■ **REQUEST**:
Scan the entries for the word "Erdoğan", and copy every line where it appears.

*-*-*

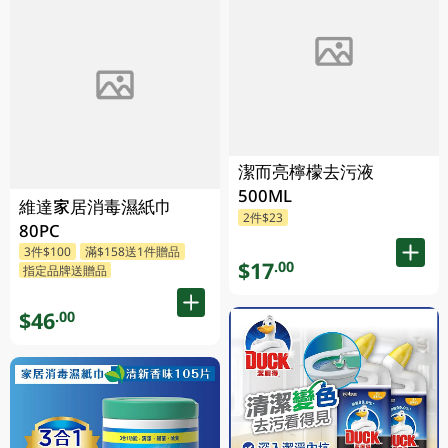
潔而亮檸檬去污液
500ML
維達家居消毒濕紙巾
2件$23
80PC
3件$100
滿$158送1件贈品
$17
.00
指定品牌送贈品
$46
.00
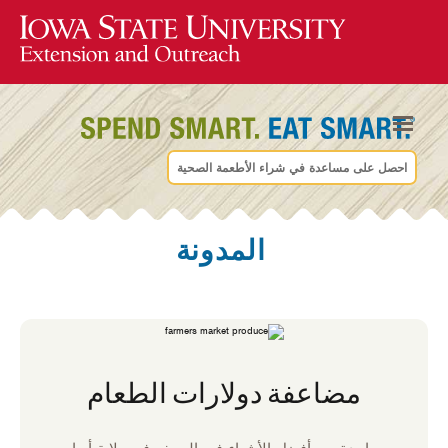
احصل على مساعدة في شراء الأطعمة الصحية
المدونة
مضاعفة دولارات الطعام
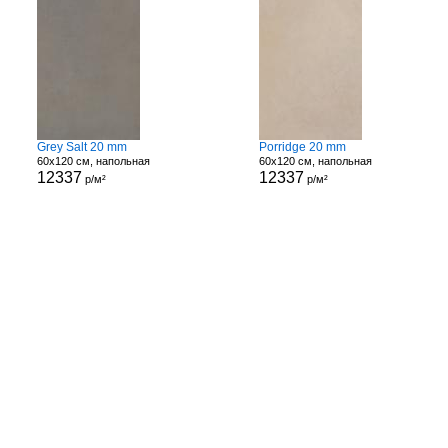
Grey Salt 20 mm
Porridge 20 mm
60x120 см, напольная
60x120 см, напольная
12337
12337
р/м²
р/м²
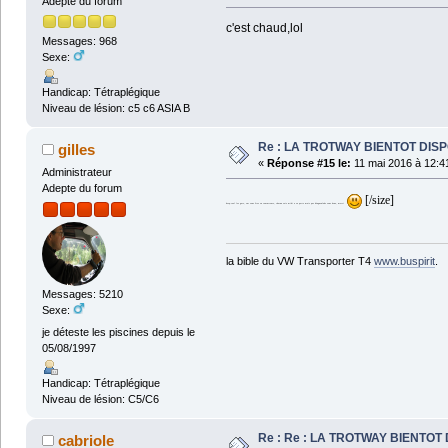
Adepte du forum
c'est chaud,lol
Messages: 968
Sexe:
Handicap: Tétraplégique
Niveau de lésion: c5 c6 ASIA B
Re : LA TROTWAY BIENTOT DIS
gilles
«
Réponse #15 le:
11 mai 2016 à 12:4
Administrateur
Adepte du forum
[/size]
keep-cool les gars, sur vous êtes en concurrence, chacun vois midi a sa porte mais pas d'engueulade vous deux, merci
la bible du VW Transporter T4
www.buspirit
.
Messages: 5210
Sexe:
je déteste les piscines depuis le
05/08/1997
Handicap: Tétraplégique
Niveau de lésion: C5/C6
Re : Re : LA TROTWAY BIENTOT
cabriole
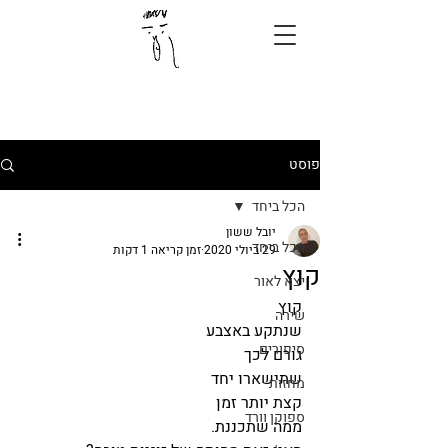
פוסט
הכל ביחד
יובל ששון
הכל ביחד
29 ביולי 2020
זמן קריאה 1 דקות
קוץ
יצא לאור
קוץ 
שירה
שנתקע באצבע
סיפורים
גורם לכך
שתישארו יחד
מחזות
קצת יותר זמן
ספוקן וורד
ממה שתכננת.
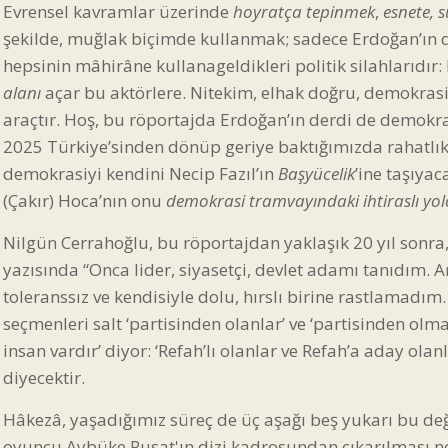
Evrensel kavramlar üzerinde
hoyratça tepinmek
,
esnete, 
şekilde, muğlak biçimde kullanmak; sadece Erdoğan’ın d
hepsinin mâhirâne kullanageldikleri politik silahlarıdı
alanı
açar bu aktörlere. Nitekim, elhak doğru, demokrasi
araçtır. Hoş, bu röportajda Erdoğan’ın derdi de demokra
2025 Türkiye’sinden dönüp geriye baktığımızda rahatlık
demokrasiyi kendini Necip Fazıl’ın
Başyücelik
’ine taşıyac
(Çakır) Hoca’nın onu
demokrasi tramvayındaki ihtiraslı yol
Nilgün Cerrahoğlu, bu röportajdan yaklaşık 20 yıl sonra
yazısında “Onca lider, siyasetçi, devlet adamı tanıdım. A
toleranssız ve kendisiyle dolu, hırslı birine rastlamadı
seçmenleri salt ‘partisinden olanlar’ ve ‘partisinden olmay
insan vardır’ diyor: ‘Refah’lı olanlar ve Refah’a aday olanla
diyecektir.
Hâkezâ, yaşadığımız süreç de üç aşağı beş yukarı bu de
oyuncu Aybüke Pusat'ın dizi kadrosundan çıkarılması ne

*-*-*

■ **OUTPUT BELOW**:
şekilde, muğlak biçimde kullanmak; sadece Erdoğan’ın d
araçtır. Hoş, bu röportajda Erdoğan’ın derdi de demokra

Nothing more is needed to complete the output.